Verdict: A strong, integrated exchange-hub model for accredited investors. Strengths: As a licensed capital markets platform in Singapore and other jurisdictions, ADDX provides a full-stack solution from issuance to secondary trading on its own ATS. It tokenizes private equity, hedge funds, and bonds with built-in investor accreditation checks.

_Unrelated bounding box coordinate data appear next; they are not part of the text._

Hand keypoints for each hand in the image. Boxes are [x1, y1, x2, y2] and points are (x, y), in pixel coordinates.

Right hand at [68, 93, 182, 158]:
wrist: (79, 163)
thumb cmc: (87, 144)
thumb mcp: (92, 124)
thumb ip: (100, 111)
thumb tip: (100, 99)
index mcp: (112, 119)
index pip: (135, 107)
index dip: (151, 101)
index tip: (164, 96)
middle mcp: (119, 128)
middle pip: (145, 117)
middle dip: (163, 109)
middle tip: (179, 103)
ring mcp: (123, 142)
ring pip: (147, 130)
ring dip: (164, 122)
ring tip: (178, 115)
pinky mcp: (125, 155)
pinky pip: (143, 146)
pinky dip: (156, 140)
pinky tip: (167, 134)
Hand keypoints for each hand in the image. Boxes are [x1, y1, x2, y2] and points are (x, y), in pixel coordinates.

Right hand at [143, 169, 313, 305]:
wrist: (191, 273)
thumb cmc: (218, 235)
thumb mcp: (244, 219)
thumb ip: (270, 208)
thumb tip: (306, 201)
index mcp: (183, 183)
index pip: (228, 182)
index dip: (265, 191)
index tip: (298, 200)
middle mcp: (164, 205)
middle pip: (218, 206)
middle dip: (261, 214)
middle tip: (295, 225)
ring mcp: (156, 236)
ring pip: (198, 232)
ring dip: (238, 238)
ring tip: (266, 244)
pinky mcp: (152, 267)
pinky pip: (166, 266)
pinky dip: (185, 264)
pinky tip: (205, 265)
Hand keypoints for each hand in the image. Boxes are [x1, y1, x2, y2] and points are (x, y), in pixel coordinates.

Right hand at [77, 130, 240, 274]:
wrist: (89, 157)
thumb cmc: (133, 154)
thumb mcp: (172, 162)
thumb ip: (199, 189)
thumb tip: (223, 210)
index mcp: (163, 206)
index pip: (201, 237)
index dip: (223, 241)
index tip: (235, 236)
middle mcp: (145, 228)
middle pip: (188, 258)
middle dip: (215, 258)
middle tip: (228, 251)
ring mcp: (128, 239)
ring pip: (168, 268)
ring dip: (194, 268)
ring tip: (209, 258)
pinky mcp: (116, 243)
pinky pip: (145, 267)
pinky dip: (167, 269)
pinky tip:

While it leverages public chains like Ethereum and Polygon for settlement, its primary value is the turnkey, regulated exchange environment, reducing the compliance burden for issuers targeting its investor base.

verdict
THE ANALYSIS

Final Verdict and Strategic Recommendation

A strategic breakdown of the core architectural and regulatory trade-offs between Securrency and ADDX for institutional tokenization.

Securrency excels at regulatory-first, interoperable compliance because its core is the CAT-20 token standard and RegTech framework, which embeds legal logic directly into digital assets. For example, its infrastructure is used by major institutions like WisdomTree and State Street, processing compliance checks on-chain to reduce settlement times from days to minutes. This makes it the superior choice for projects requiring deep integration with TradFi rails and multi-jurisdictional rule enforcement.

ADDX takes a different approach by operating a vertically integrated, permissioned exchange. This strategy results in a tightly controlled environment—from issuer onboarding to secondary trading on its private marketplace—which streamlines the user experience for accredited investors. The trade-off is less native blockchain interoperability; assets are primarily designed for its own ecosystem, which has facilitated over $1.7 billion in tokenized offerings but may require bridges for broader DeFi integration.

The key trade-off: If your priority is future-proof interoperability and automating compliance across public and private chains, choose Securrency. Its protocol-agnostic CAT-20 tokens and RegTech APIs are built for a multi-chain world. If you prioritize a turnkey, full-stack platform for launching and listing tokenized securities with immediate liquidity for a curated investor base, choose ADDX. Its integrated exchange provides a faster path to market within its established, regulated perimeter.